▶ _Challenge_: Extract from the records below the line containing "collector number: 5802" and every line after it through the final line of the records, reproducing each one verbatim.

▶ _Stored rows_:
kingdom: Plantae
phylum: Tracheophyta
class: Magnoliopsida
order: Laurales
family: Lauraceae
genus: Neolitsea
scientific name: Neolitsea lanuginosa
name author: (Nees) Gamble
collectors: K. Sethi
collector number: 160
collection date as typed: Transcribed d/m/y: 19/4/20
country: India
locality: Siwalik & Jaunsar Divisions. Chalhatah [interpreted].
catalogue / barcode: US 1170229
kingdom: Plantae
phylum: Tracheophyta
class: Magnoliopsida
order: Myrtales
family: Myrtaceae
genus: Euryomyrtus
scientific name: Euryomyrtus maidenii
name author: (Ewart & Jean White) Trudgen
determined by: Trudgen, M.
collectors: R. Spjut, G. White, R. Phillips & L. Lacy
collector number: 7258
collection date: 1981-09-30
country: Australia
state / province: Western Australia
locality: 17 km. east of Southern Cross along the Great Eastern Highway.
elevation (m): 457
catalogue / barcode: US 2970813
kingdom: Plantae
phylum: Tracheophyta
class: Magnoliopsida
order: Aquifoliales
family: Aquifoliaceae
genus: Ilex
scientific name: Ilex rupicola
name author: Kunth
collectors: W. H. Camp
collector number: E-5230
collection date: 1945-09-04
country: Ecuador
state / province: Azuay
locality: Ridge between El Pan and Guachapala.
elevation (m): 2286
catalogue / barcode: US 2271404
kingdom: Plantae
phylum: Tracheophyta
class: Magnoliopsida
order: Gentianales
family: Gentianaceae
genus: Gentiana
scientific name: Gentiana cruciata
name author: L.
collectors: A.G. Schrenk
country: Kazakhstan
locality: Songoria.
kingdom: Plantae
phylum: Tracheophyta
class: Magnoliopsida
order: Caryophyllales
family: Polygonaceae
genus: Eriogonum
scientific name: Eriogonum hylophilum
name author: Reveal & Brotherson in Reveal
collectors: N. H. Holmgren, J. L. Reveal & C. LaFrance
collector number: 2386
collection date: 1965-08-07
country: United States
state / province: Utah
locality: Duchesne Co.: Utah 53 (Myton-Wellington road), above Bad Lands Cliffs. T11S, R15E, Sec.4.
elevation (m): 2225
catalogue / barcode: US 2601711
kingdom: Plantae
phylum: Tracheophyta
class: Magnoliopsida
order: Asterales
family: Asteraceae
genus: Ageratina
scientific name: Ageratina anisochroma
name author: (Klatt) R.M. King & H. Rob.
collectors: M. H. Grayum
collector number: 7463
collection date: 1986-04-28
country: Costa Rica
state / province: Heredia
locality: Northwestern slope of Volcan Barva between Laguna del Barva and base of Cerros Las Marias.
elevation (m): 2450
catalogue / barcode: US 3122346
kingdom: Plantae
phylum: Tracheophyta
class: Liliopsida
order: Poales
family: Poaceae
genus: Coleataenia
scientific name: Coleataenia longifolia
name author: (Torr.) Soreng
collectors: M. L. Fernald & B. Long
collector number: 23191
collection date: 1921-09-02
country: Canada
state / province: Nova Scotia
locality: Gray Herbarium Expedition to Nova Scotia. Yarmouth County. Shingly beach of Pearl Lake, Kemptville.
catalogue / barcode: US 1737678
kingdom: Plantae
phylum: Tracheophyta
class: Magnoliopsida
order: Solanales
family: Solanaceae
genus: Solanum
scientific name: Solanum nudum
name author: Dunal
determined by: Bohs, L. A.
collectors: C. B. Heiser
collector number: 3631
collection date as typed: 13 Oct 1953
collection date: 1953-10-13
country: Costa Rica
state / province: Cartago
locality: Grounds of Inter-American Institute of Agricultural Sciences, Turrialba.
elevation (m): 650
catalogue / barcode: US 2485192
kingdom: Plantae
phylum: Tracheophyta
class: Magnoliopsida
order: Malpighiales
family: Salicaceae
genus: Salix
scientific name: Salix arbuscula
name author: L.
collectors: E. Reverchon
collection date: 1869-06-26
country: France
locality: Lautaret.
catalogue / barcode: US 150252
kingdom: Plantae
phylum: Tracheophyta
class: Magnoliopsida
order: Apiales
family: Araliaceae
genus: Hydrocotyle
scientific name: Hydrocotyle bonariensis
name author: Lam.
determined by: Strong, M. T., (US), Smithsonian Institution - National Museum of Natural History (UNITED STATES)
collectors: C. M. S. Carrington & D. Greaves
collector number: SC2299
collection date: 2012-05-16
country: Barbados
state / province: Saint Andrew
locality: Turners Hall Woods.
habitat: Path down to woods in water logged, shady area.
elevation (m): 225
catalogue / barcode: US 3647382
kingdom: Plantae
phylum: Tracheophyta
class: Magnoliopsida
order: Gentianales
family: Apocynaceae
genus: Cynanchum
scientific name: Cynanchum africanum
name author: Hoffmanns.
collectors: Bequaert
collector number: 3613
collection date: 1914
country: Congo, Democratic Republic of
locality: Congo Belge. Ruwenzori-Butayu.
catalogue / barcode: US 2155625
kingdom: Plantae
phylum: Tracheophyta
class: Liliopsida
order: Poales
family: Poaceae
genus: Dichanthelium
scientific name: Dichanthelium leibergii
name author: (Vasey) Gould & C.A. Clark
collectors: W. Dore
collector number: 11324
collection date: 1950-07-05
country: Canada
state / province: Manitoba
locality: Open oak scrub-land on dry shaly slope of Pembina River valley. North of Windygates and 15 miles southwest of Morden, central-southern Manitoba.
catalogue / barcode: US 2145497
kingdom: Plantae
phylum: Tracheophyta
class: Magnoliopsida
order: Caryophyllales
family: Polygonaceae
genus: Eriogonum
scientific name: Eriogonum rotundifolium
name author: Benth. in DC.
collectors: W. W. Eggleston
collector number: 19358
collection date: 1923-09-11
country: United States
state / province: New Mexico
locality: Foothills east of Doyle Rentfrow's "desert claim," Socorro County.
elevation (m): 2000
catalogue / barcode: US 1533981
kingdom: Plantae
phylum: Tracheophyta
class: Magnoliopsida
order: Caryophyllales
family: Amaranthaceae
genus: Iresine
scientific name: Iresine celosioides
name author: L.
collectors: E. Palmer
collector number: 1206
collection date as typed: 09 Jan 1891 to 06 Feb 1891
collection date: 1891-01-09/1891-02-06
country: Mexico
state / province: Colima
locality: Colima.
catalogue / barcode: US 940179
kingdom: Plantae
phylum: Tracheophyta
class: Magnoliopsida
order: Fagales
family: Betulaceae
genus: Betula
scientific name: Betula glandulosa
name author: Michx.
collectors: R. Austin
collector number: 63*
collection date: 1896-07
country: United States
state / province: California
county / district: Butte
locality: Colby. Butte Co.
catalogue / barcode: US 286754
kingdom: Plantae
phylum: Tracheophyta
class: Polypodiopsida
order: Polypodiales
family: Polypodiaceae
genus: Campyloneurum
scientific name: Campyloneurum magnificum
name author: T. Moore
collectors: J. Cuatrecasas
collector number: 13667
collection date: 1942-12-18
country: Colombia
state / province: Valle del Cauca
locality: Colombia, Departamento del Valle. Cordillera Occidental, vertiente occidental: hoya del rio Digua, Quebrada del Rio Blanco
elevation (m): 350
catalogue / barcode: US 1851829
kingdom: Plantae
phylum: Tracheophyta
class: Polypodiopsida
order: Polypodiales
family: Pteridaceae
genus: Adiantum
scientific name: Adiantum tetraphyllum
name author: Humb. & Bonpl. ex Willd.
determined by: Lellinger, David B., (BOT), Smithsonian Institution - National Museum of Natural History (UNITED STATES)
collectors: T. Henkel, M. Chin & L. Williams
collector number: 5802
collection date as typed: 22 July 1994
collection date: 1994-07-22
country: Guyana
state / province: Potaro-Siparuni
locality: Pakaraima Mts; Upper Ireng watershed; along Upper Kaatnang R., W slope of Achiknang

▶ _Response to the task_:
collector number: 5802
collection date as typed: 22 July 1994
collection date: 1994-07-22
country: Guyana
state / province: Potaro-Siparuni
locality: Pakaraima Mts; Upper Ireng watershed; along Upper Kaatnang R., W slope of Achiknang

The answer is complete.